• [Textabschnitt]:

Hans Essel (vl, vla), Sam Thiel (Horn), Horst Rügner (Schlagwerk)

Der Geigenton muß durch die Maschine
"Neue Musik" des experimentellen Ensembles "Saha" im Deutsch-Amerikanischen Institut

Auf dem Notenständer ist ein Vivaldi-Konzert aufgeblättert. Doch das täuscht - die Musik, die im Deutsch-Amerikanischen Institut Heidelberg aus den Lautsprechern dringt, hat weiß Gott nichts Barockes an sich. Sie ist improvisiert und frei, ohne tonale Beschränkungen und voll aufregender dynamischer Wendungen. ,, Musik für Instrumente und Maschinen" ist ihr Konzept, doch sind ihre Klänge nicht künstlich. Sie werden vielmehr rein konventionell erzeugt, mit Geige, Bratsche, Horn und Schlagwerk. Nur: bevor ein Geigenton das Ohr des Zuhörers erreicht, muß er noch eine Maschine durchlaufen. Ihre Elektronik modifiziert und moduliert, mischt hinzu und verstärkt und verfremdet bisweilen zu bizarren Klanggebilden.

,,Neue Musik" nennt ,,Saha", ein dreiköpfiges Ensemble, das Produkt. Saha bedeutet in Sanskrit soviel wie ,,die Welt". Es steht aber auch für Samuel und Hans. Samuel Thiel, schon lange in Deutschland lebender Amerikaner, ist Hornist und spiritus rector der Gruppe. Er genoß eine rein klassische Ausbildung, sein Werdegang führte ihn an die Pulte zahlreicher großer Orchester Europas. Hans Essel hingegen ist Kernphysiker. In der Gruppe spielt er Elektrogeige und -bratsche. Doch er kommt vom Jazz und ist somit künstlerischer Antagonist Thiels. Dritter im Bunde ist der Percussionist Horst Rügner, der von einer wahren Festung aus unter anderem Trommeln und Pauken, Tablas, Bongas, Xylophon sowie einem riesigen Gong umgeben ist. Doch diese Instrumente stehen in beruhigendem Gegensatz zu der kalt mit Signallämpchen starrenden Technik, die in Form riesiger Tonbandmaschinen und Verstärkeranlagen präsent ist.

• [Deine Aufgabe]:
Aktualisiere im Artikel über das Ensemble „Saha“ den Abschnitt, der mit den Worten „Auf dem Notenständer“ beginnt und mit „zu bizarren Klanggebilden.“ endet, und setze darin „Schlagzeug“ an die Stelle von „Schlagwerk“. Stütze dich ausschließlich auf den Artikel.

• [Angezeigte Daten]:

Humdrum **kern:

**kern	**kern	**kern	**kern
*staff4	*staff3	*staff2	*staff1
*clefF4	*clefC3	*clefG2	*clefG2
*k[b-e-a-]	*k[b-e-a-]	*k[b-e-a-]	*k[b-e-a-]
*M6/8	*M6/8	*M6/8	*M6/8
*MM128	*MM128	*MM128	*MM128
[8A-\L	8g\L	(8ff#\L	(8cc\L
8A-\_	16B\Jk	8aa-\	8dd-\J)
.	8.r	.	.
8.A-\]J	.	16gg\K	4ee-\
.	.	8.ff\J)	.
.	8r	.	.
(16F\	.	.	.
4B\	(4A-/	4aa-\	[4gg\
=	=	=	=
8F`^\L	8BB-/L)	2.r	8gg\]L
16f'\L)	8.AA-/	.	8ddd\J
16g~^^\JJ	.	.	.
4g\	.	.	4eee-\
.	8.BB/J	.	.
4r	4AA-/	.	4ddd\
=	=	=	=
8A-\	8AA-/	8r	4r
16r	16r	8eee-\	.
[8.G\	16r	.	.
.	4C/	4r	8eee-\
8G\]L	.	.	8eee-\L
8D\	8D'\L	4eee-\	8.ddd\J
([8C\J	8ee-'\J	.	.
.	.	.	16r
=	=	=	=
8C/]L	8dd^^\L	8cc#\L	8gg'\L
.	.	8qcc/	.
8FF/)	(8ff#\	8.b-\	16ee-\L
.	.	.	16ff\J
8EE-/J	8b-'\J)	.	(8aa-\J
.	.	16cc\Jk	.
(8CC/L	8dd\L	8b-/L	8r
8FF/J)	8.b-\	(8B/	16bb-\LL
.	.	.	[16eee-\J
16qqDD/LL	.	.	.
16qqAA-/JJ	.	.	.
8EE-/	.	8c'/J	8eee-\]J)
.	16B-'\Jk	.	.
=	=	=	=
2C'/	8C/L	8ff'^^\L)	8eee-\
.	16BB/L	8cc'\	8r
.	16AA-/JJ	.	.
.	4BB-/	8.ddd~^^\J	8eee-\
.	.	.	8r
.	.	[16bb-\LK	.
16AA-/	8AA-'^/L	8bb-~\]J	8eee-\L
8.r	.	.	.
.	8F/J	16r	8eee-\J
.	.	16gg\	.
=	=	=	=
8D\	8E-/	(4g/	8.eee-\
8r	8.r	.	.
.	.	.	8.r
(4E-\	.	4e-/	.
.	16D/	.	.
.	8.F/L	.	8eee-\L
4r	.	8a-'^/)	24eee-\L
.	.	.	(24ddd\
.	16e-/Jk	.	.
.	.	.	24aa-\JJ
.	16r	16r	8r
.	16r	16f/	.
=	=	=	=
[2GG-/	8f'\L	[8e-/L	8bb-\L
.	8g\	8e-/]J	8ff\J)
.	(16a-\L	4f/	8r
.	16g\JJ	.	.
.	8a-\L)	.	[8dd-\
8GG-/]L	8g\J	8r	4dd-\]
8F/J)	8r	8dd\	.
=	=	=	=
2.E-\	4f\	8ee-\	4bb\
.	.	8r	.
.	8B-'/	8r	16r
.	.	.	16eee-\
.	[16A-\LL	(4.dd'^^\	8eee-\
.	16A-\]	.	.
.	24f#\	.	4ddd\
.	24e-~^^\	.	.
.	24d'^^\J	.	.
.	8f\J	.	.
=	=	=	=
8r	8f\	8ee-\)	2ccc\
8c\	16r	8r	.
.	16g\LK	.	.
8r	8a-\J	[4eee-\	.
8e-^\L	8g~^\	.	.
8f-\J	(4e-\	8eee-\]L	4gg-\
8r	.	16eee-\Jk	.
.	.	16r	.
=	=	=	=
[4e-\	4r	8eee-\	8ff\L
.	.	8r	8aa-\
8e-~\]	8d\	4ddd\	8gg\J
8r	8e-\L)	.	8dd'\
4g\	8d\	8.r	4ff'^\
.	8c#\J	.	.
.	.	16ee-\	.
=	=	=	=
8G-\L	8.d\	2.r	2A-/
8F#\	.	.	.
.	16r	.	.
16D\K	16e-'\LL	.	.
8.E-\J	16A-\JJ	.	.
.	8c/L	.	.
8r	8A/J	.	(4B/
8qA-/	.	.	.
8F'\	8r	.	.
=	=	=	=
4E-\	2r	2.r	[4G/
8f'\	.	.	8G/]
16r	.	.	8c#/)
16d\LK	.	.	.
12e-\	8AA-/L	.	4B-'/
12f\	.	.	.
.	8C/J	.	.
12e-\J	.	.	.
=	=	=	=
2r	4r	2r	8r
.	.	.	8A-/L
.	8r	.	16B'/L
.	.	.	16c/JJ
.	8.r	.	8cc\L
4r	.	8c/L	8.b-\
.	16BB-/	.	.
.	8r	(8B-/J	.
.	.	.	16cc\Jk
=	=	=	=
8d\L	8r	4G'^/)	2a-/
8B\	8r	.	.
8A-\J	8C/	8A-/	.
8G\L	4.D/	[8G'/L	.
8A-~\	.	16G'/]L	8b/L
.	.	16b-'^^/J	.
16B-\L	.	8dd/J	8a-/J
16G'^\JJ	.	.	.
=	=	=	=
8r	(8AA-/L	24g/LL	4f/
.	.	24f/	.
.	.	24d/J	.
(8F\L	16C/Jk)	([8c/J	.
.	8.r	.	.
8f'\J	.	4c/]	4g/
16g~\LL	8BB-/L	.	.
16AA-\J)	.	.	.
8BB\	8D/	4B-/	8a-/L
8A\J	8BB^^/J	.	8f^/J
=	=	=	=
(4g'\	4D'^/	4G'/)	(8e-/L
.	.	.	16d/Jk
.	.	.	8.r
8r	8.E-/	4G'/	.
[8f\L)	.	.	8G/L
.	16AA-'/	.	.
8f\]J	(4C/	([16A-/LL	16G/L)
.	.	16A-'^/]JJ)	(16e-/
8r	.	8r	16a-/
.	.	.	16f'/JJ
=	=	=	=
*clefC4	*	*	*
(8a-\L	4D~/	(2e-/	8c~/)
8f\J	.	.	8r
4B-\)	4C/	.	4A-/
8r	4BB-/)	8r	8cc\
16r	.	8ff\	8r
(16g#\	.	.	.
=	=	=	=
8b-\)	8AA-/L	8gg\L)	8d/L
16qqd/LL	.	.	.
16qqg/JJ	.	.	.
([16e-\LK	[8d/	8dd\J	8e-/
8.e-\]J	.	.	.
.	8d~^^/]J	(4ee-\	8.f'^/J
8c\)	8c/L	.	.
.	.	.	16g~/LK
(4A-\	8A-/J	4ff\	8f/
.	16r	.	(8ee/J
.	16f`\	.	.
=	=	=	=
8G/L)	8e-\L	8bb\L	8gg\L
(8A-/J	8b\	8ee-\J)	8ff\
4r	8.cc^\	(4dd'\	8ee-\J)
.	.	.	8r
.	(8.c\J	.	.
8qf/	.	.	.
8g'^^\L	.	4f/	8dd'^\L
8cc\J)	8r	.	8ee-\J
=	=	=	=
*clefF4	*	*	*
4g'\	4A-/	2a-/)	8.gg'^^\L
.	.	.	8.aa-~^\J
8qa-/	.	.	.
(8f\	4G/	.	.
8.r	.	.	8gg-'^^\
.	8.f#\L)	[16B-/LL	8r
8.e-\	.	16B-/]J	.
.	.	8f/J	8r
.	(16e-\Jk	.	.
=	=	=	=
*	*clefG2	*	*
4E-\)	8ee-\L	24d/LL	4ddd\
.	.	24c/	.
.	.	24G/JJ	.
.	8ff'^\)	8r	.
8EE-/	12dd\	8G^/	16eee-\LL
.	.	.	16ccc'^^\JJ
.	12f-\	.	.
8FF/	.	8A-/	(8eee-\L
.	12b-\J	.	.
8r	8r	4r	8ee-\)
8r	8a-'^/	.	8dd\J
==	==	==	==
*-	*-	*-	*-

• [Lösung der Aufgabe]:
Auf dem Notenständer ist ein Vivaldi-Konzert aufgeblättert. Doch das täuscht - die Musik, die im Deutsch-Amerikanischen Institut Heidelberg aus den Lautsprechern dringt, hat weiß Gott nichts Barockes an sich. Sie ist improvisiert und frei, ohne tonale Beschränkungen und voll aufregender dynamischer Wendungen. ,, Musik für Instrumente und Maschinen" ist ihr Konzept, doch sind ihre Klänge nicht künstlich. Sie werden vielmehr rein konventionell erzeugt, mit Geige, Bratsche, Horn und Schlagzeug. Nur: bevor ein Geigenton das Ohr des Zuhörers erreicht, muß er noch eine Maschine durchlaufen. Ihre Elektronik modifiziert und moduliert, mischt hinzu und verstärkt und verfremdet bisweilen zu bizarren Klanggebilden.